▶ [Conjunto de tarefas]
• A. Responda com base no trecho sobre o projeto Música no Museu:
(i) Quantos concertos o projeto fez em Portugal no mês passado?
(ii) Quem faz a curadoria da programação de Música Antiga?
(iii) Que cargo Sérgio da Costa e Silva ocupa no projeto?
• B. Reproduza sem nenhuma alteração a parte do trecho sobre o Música no Museu que começa em "Projeto anuncia exportação" e segue até "Trilha, no dia 23.".
• C. Liste todos os países estrangeiros em que, segundo o trecho sobre o Música no Museu, o projeto se apresentou no mês passado.

▶ [Trecho]
Projeto anuncia exportação da série para Europa e EUA
Monique Cardoso
Depois de consolidar 10 anos presente na programação clássica no Rio e nas principais capitais brasileiras, o projeto Música no Museu segue rumo ao exterior. No mês passado foram cinco concertos em Portugal, um na República Tcheca – estes com o grupo Quadro Antiquo e repertório em homenagem aos 200 anos da vinda da família real para o Brasil – e dois nos Estados Unidos, onde outras apresentações estão marcadas para o fim de julho e para agosto. Para tornar permanente a realização de concertos fora do país, a idéia é criar uma rede de relacionamento e mobilizar músicos brasileiros que moram na Europa. Por aqui, a série abre no dia 10, sua programação de Música Antiga, com curadoria da violista da gamba Kristina Augustin, do Quadro Antiquo, que tem como principal estrela o cravista português Mario Trilha, no dia 23.
– Minha intenção é organizar os concertos na Europa a partir do Rio, com participação dos músicos que estão fora e, num segundo momento, levar artistas daqui para tocar lá – diz Sérgio da Costa e Silva, diretor do projeto.

▶ [Dados extraídos]
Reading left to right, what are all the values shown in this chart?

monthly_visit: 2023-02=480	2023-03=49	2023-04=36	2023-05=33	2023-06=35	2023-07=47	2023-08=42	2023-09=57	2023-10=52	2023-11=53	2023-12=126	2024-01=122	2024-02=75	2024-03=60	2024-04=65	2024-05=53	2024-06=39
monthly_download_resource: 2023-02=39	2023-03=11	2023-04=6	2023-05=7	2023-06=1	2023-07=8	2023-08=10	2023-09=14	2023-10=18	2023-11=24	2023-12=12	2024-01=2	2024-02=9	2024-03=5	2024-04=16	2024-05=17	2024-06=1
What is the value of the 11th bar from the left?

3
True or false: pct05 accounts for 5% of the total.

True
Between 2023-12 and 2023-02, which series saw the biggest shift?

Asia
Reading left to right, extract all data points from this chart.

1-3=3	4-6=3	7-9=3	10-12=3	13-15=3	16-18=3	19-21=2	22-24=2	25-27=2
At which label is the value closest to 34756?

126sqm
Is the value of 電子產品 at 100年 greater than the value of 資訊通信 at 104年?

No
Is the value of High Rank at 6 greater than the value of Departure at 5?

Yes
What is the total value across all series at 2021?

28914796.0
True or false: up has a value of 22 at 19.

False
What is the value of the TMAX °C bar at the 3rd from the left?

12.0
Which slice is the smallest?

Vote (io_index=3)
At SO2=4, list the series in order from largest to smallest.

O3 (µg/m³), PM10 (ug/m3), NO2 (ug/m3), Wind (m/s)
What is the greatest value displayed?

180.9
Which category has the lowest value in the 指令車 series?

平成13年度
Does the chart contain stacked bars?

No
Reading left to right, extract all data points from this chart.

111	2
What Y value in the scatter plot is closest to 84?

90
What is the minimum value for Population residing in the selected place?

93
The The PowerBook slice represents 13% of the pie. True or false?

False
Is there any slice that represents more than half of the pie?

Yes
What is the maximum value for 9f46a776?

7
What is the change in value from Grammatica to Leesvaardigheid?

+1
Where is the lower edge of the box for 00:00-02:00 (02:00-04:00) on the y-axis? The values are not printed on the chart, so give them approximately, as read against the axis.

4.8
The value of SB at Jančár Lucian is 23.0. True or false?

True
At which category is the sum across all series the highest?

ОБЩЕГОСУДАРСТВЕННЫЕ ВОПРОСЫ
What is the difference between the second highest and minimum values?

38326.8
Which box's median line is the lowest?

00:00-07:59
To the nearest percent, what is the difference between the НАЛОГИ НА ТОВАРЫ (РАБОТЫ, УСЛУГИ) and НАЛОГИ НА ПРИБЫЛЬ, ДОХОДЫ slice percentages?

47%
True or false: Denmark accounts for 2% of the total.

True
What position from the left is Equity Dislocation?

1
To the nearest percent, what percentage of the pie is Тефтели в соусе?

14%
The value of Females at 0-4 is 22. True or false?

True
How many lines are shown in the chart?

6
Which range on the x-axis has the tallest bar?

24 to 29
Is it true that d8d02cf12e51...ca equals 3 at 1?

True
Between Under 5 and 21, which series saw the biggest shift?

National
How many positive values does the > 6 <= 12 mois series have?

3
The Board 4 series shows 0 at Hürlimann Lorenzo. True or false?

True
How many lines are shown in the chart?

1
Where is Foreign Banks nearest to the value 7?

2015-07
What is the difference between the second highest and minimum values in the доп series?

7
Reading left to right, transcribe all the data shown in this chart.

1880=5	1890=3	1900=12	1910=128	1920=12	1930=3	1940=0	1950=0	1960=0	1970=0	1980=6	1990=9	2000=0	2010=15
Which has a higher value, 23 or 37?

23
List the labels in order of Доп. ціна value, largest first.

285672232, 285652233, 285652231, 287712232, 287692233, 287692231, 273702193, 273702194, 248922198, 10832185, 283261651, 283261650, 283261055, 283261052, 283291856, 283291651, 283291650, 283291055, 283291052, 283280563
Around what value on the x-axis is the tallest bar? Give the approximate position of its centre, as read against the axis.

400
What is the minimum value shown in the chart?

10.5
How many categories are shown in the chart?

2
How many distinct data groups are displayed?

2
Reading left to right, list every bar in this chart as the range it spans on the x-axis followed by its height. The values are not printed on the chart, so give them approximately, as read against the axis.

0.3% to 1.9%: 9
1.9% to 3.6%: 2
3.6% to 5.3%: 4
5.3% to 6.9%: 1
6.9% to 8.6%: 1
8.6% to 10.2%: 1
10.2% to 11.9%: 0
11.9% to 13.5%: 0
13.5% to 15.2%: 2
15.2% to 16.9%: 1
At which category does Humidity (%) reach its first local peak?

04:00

▶ [Resultados por tarefa]
• A.
(i) Cinco.
(ii) A violista da gamba Kristina Augustin, do Quadro Antiquo.
(iii) Diretor do projeto.

• B.
Projeto anuncia exportação da série para Europa e EUA
Monique Cardoso
Depois de consolidar 10 anos presente na programação clássica no Rio e nas principais capitais brasileiras, o projeto Música no Museu segue rumo ao exterior. No mês passado foram cinco concertos em Portugal, um na República Tcheca – estes com o grupo Quadro Antiquo e repertório em homenagem aos 200 anos da vinda da família real para o Brasil – e dois nos Estados Unidos, onde outras apresentações estão marcadas para o fim de julho e para agosto. Para tornar permanente a realização de concertos fora do país, a idéia é criar uma rede de relacionamento e mobilizar músicos brasileiros que moram na Europa. Por aqui, a série abre no dia 10, sua programação de Música Antiga, com curadoria da violista da gamba Kristina Augustin, do Quadro Antiquo, que tem como principal estrela o cravista português Mario Trilha, no dia 23.

• C. Portugal, República Tcheca e Estados Unidos.